I want life profits to be what Outseta contributes to the world above all else—and the cool thing is because of the product space that we're in we can create this opportunity for our own team, but also contribute to the life profitability of our customers. I want everyone that works at Outseta to feel our work environment has given them every opportunity to self-actualize, whatever that means for them.
I know that however successful Outseta becomes, I will always get more joy out of seeing people on our team thrive in their personal lives than I will out of seeing the business itself succeed financially. Adii writes:
"In the case of a life profitable business, the aspiration is self-actualization for you and those associated with the business."
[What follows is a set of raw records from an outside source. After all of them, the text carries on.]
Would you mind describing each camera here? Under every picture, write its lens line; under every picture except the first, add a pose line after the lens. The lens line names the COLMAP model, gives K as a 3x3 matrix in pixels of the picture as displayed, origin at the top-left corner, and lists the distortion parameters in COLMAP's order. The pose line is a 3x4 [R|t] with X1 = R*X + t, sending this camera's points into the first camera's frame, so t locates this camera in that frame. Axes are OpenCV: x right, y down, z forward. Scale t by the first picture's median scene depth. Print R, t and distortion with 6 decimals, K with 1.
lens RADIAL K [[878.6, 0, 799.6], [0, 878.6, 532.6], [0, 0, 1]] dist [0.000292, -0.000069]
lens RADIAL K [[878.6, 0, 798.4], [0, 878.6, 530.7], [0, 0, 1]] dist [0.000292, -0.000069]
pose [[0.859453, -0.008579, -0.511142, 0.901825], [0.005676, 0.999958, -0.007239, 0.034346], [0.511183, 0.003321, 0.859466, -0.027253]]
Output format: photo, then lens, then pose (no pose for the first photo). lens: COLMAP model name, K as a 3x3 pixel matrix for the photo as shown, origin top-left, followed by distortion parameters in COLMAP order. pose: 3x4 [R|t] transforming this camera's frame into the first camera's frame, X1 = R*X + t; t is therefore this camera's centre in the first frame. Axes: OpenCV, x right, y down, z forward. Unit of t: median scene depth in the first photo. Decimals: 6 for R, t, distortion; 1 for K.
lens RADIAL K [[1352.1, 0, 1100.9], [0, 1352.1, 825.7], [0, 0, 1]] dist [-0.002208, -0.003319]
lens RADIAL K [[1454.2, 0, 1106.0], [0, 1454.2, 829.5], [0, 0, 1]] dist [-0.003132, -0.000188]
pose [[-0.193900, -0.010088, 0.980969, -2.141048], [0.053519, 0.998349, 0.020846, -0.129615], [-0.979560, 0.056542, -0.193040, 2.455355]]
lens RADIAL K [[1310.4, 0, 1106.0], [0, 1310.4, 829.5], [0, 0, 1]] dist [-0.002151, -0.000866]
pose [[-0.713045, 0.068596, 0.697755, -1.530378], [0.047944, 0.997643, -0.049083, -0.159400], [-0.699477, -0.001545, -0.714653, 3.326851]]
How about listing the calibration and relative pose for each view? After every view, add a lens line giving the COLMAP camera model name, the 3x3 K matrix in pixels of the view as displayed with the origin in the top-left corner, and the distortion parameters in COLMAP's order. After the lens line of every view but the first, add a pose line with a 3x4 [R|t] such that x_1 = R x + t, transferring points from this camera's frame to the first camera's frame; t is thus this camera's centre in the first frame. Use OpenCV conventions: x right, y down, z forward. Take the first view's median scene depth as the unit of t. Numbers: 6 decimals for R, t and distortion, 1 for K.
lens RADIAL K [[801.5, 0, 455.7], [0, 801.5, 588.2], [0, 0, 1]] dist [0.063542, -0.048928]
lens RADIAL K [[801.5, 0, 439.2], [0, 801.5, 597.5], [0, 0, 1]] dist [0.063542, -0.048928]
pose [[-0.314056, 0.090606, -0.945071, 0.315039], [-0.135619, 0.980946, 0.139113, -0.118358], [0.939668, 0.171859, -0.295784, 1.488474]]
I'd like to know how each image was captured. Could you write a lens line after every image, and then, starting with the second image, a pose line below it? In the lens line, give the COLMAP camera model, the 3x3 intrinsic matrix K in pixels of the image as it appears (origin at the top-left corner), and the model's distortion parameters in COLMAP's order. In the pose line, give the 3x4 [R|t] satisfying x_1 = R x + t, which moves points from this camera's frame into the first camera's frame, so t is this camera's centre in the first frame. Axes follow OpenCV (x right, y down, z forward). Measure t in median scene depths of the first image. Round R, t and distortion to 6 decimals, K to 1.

"Setting up your business in a way that allows people to grow, to self-actualize, to be fruitful in meaningful ways while doing the collective work of the business will probably mean a productive business that gets better financial results."
I could not agree more and that's not based on a hunch—it's based on my own behavior.
Say for example you work with a musician who has an amazing opportunity to play a set at a venue they've dreamed of playing at—but it's during "normal" business hours when you already have an important meeting scheduled. If that person wasn't given the freedom to pursue the opportunity—to pursue something that's in every way an expression of themselves—imagine how that would make them feel towards their work!
I guarantee the elated employee who has engaged with life on their terms would be more productive, more insightful in a meeting rescheduled to the following week. I'll take that every single time over the dejected employee, sitting through the meeting while daydreaming about the life opportunity they are missing out on elsewhere.
Life profitability has always been my north star—both for myself, and in terms of the impact that I want Outseta to have in the world. Adii writes:
"Life rewards us with unexpected dividends when we engage with it."
This has always proven true in my experience.